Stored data

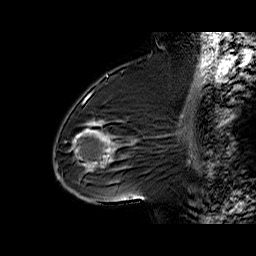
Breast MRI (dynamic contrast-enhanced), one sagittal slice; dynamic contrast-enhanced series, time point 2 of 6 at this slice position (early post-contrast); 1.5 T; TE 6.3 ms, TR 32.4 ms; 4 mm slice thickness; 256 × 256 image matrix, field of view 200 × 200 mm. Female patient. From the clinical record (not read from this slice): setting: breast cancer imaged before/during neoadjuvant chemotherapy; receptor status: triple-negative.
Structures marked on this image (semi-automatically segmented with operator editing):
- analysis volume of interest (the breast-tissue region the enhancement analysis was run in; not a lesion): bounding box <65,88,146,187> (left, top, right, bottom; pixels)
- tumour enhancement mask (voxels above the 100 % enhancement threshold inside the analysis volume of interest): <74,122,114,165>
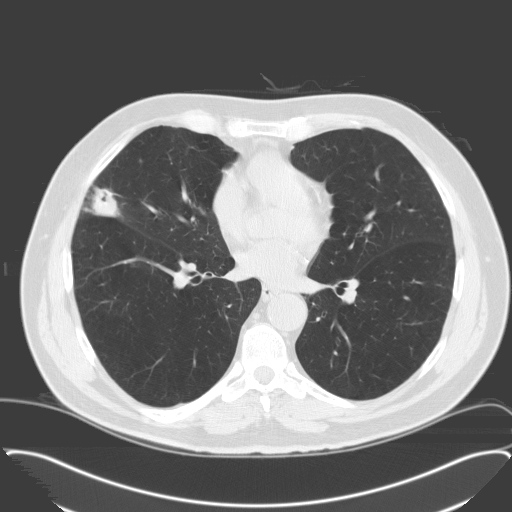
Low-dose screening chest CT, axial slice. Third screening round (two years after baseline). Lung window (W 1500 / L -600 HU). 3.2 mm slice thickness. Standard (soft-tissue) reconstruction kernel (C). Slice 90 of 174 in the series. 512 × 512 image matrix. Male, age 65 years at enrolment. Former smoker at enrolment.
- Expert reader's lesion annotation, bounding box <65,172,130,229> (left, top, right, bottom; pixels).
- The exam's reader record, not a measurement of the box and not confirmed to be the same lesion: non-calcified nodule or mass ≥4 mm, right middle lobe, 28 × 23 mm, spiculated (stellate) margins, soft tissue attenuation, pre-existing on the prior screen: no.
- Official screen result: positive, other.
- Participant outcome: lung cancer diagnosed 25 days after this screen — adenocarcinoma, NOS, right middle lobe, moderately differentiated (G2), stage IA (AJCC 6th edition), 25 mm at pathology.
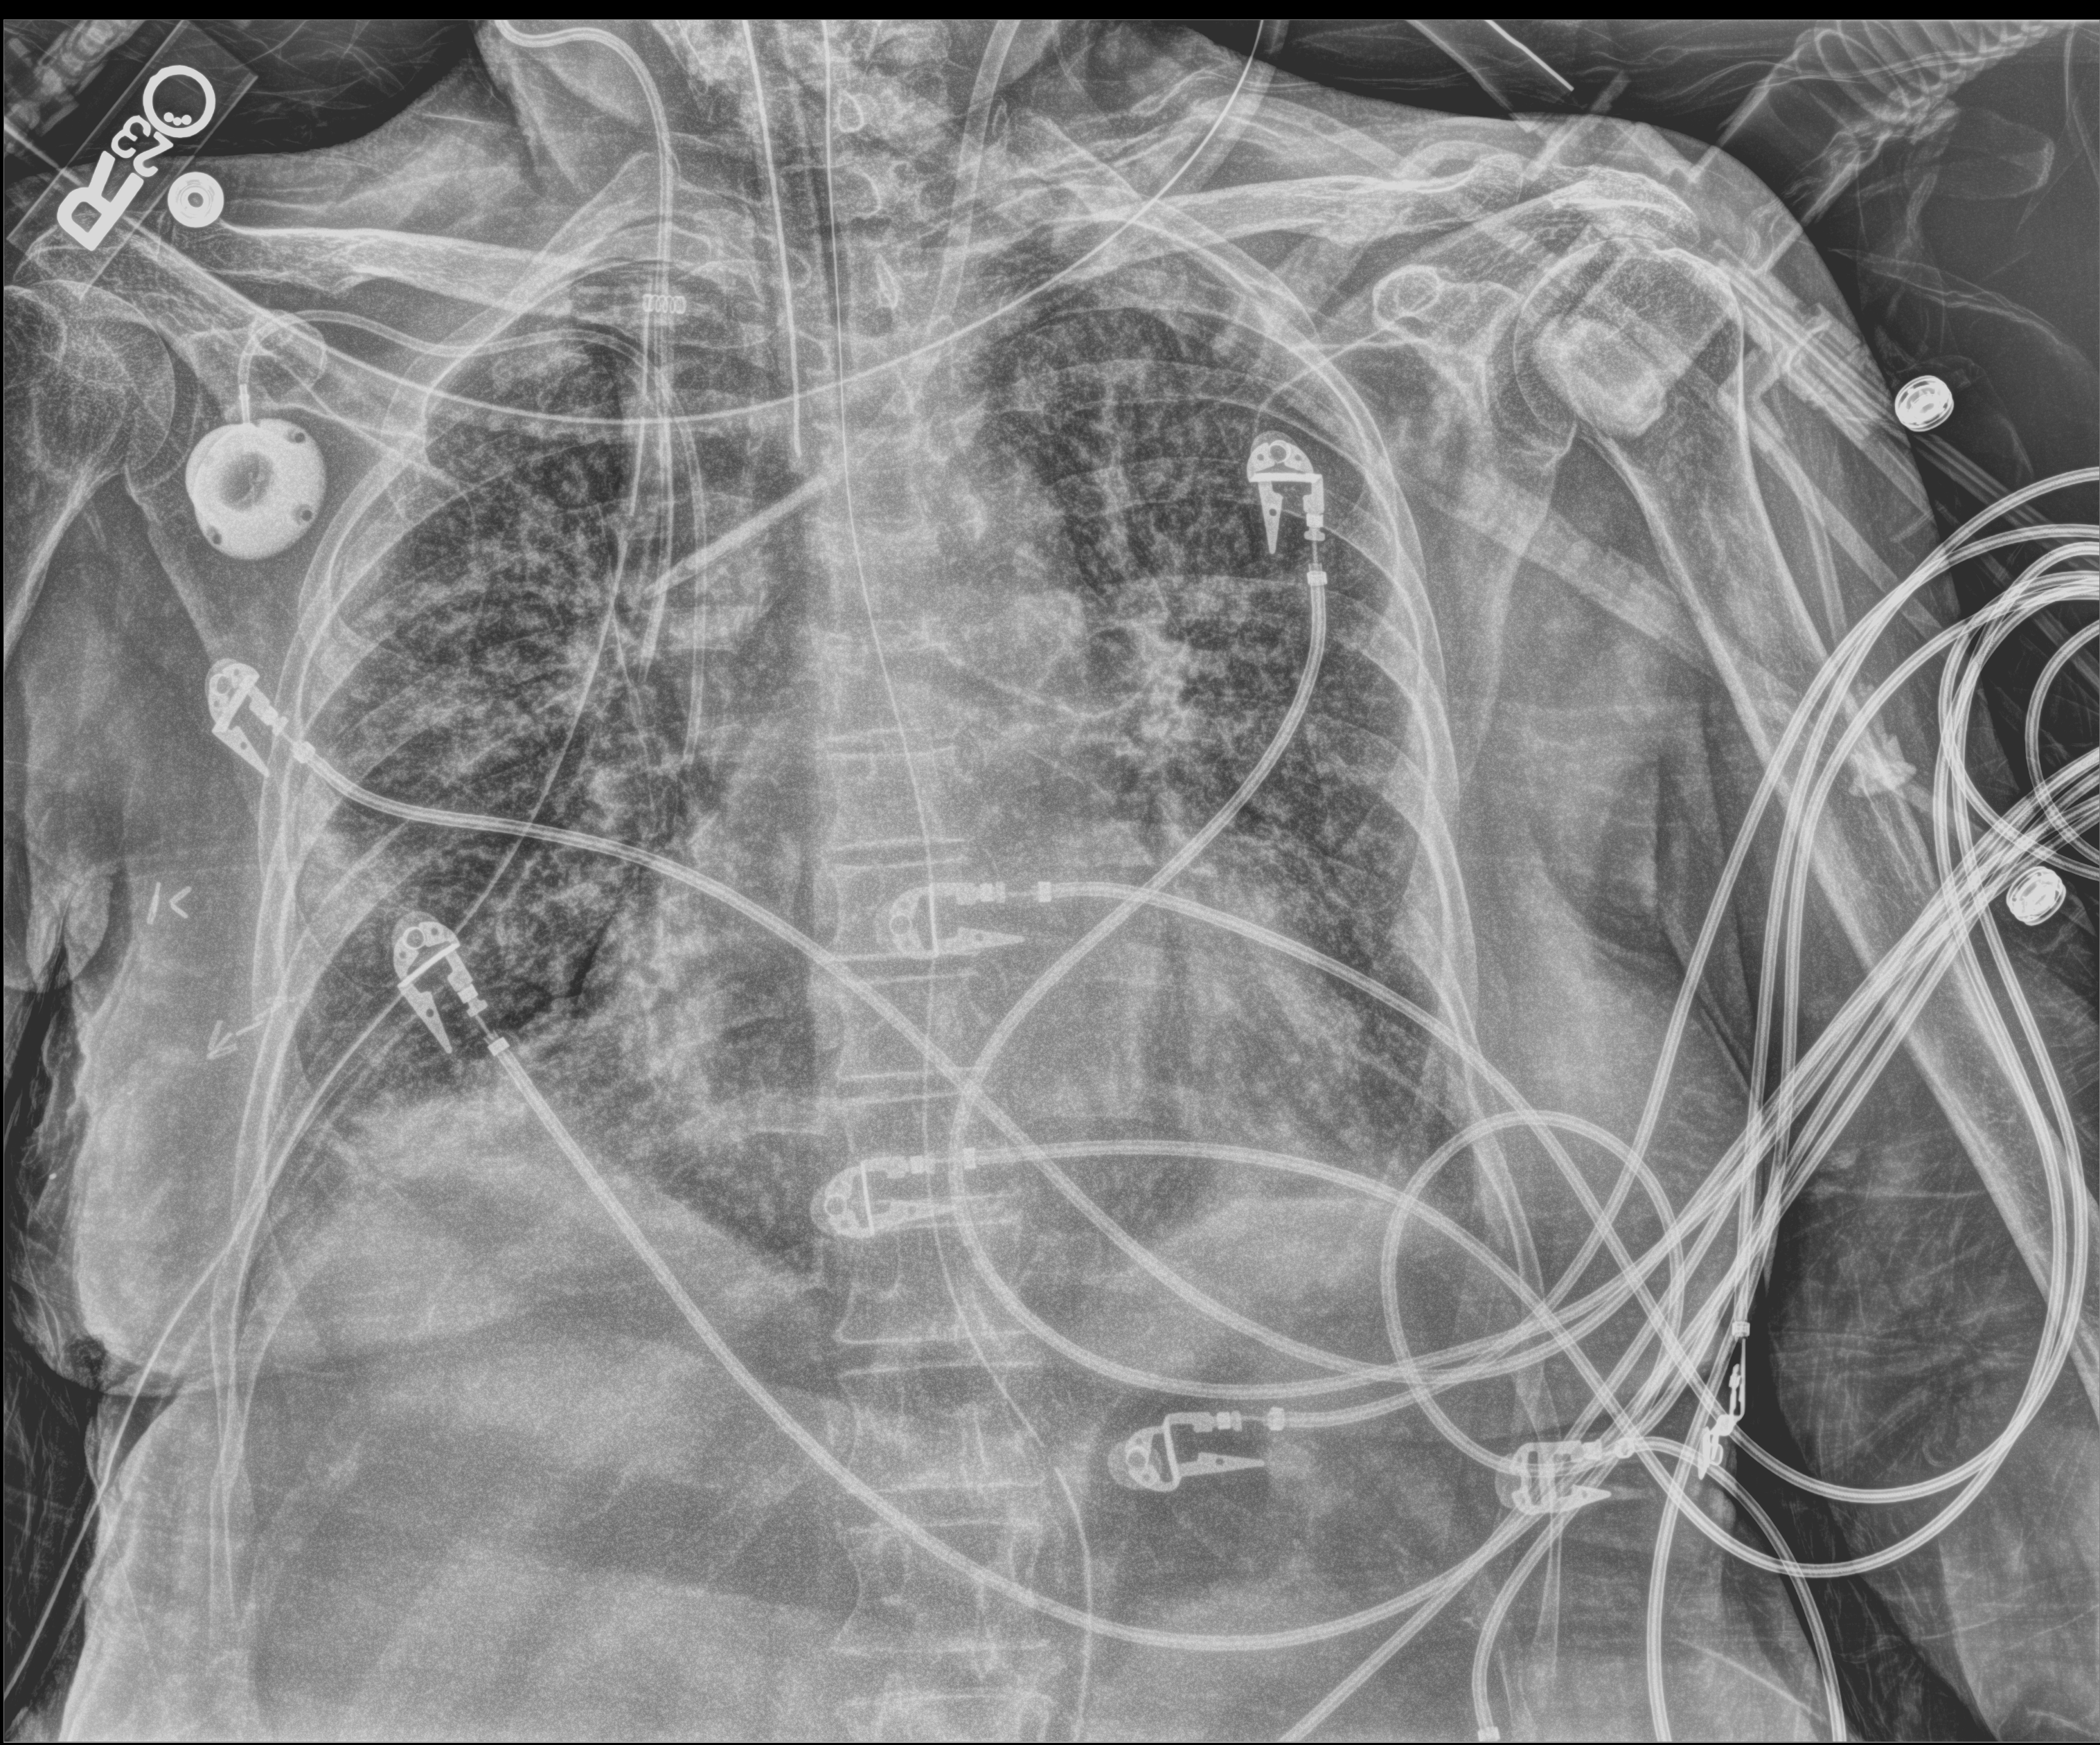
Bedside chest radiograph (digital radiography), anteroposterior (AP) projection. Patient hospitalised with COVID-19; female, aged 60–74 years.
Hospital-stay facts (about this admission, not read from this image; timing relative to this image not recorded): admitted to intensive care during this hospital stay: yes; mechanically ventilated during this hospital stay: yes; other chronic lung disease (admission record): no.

...

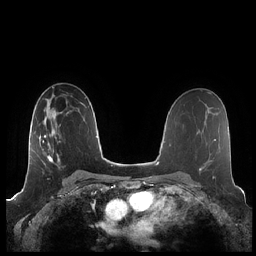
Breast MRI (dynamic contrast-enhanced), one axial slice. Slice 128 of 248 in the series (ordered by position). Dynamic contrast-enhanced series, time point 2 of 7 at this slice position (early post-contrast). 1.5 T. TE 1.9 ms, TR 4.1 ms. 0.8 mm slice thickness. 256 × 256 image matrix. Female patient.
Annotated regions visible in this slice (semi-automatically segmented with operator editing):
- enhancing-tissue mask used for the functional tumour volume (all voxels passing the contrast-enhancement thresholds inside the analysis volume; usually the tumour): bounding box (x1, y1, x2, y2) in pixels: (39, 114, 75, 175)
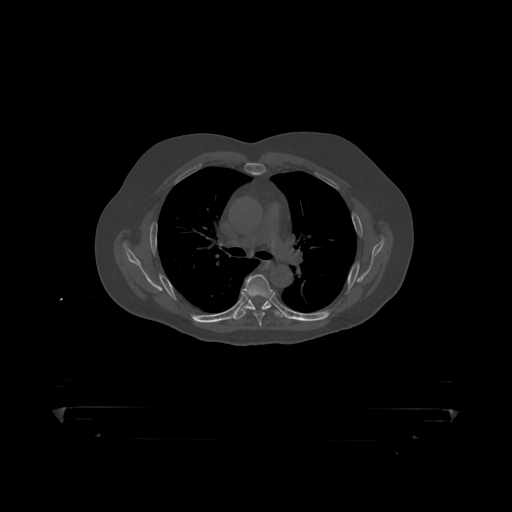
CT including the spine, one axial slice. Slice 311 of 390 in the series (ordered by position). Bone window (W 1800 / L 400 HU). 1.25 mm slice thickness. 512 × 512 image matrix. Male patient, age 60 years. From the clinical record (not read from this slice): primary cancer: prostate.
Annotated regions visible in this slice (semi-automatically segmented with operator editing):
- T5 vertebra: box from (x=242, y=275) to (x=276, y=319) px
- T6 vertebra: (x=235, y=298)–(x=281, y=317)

*What you are asked to do*. Begin at the line that has "Breast MRI (dynamic contrast-enhanced), one sagittal" in the entries above; stop after the line that has "- tumour enhancement". Transcribe exactly those lines and no others.

*Solution to this task*.
Breast MRI (dynamic contrast-enhanced), one sagittal slice; dynamic contrast-enhanced series, time point 2 of 6 at this slice position (early post-contrast); 1.5 T; TE 6.3 ms, TR 32.4 ms; 4 mm slice thickness; 256 × 256 image matrix, field of view 200 × 200 mm. Female patient. From the clinical record (not read from this slice): setting: breast cancer imaged before/during neoadjuvant chemotherapy; receptor status: triple-negative.
Structures marked on this image (semi-automatically segmented with operator editing):
- analysis volume of interest (the breast-tissue region the enhancement analysis was run in; not a lesion): bounding box <65,88,146,187> (left, top, right, bottom; pixels)
- tumour enhancement mask (voxels above the 100 % enhancement threshold inside the analysis volume of interest): <74,122,114,165>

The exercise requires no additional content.